A lot of the marketing for the film really pitched a film about the people in the house trying to survive from some kind of external force, and the title of the film would suggest that as well. However the actual film is nothing to do with this. What It Comes At Night is truly about is the mistrust and internalised horror that can come out from people, particularly in a situation like this. This is explored in a brilliant and interesting way, but it may disappoint many people who were expecting a different film from the marketing. It may also frustrate those who want It Comes At Night to nicely wrap all the questions that it asks, because it isn’t a film that is going to spoon feed you answers.

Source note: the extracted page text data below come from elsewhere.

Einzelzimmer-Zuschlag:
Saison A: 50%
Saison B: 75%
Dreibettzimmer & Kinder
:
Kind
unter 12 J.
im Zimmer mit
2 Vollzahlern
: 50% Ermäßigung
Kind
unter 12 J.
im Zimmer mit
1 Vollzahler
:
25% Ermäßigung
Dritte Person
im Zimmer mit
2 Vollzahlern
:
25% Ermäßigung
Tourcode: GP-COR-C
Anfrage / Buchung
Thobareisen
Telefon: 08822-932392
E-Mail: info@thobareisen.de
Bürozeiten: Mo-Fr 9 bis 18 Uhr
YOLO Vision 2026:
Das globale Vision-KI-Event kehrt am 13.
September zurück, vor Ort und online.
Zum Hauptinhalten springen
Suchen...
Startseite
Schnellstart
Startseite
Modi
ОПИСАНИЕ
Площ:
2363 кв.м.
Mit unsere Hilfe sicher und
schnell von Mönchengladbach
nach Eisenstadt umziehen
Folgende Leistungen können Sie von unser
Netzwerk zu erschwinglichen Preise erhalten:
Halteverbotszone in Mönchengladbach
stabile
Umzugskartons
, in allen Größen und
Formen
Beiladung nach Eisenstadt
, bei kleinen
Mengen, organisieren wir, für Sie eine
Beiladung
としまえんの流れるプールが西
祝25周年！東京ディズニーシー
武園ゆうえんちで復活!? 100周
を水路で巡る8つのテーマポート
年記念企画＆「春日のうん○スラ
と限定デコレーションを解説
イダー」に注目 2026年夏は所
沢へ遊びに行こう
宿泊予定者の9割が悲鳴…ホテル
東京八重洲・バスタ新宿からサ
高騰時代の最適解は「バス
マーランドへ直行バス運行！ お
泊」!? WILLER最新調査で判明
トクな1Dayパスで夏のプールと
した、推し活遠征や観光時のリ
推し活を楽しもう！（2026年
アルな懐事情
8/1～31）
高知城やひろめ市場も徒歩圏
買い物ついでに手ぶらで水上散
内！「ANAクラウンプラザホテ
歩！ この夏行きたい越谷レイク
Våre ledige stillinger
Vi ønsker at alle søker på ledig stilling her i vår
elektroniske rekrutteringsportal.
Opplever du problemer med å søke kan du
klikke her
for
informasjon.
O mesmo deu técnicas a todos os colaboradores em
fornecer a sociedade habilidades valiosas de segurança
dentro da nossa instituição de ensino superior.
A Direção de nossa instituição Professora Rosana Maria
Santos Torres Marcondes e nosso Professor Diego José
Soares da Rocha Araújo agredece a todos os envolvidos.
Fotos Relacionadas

It Comes At Night is certainly not an easy film to watch. Shults ramps up the tension right from the start, and this almost never let’s out for the entire hour and a half run time. There is barely moment for the audience to catch its breath, with only one or two scenes in the entire film offering some respite, although it’s not long until it has you right back on edge. The only real shame is the use of a few dream sequences that one of the characters has. These are responsible for a lot of the horrifying imagery that was seen in the trailer, and that has obviously misled some people. And it can feel a little out of character place in the film.
It might be a little too much at times, but the film is held together by wonderful leading performance from Joel Edgerton, as well as the rest of the cast. He plays Paul as such a relatable person that you really feel as though you are in those scenes, and you really feel the huge tension. Kelvin Harrison Jr. as Travis, Paul’s son, is equally as terrific, and the other character that we spend the most time with. He is far less stoic than Edgerton, and does a brilliant job of selling the horror of the situation.
If you can see It Comes At Night without seeing any of the marketing for the film then do. It will certainly help. If you go into this expecting a straight up horror film then you’re going to be disappointed. Instead It Comes At Night is far more of a thriller with a near constant heightened mood. It’s an experience to see this one in cinemas, and you not be able to breath until it’s done. But it’s certainly a film worth watching to make your own mind up on.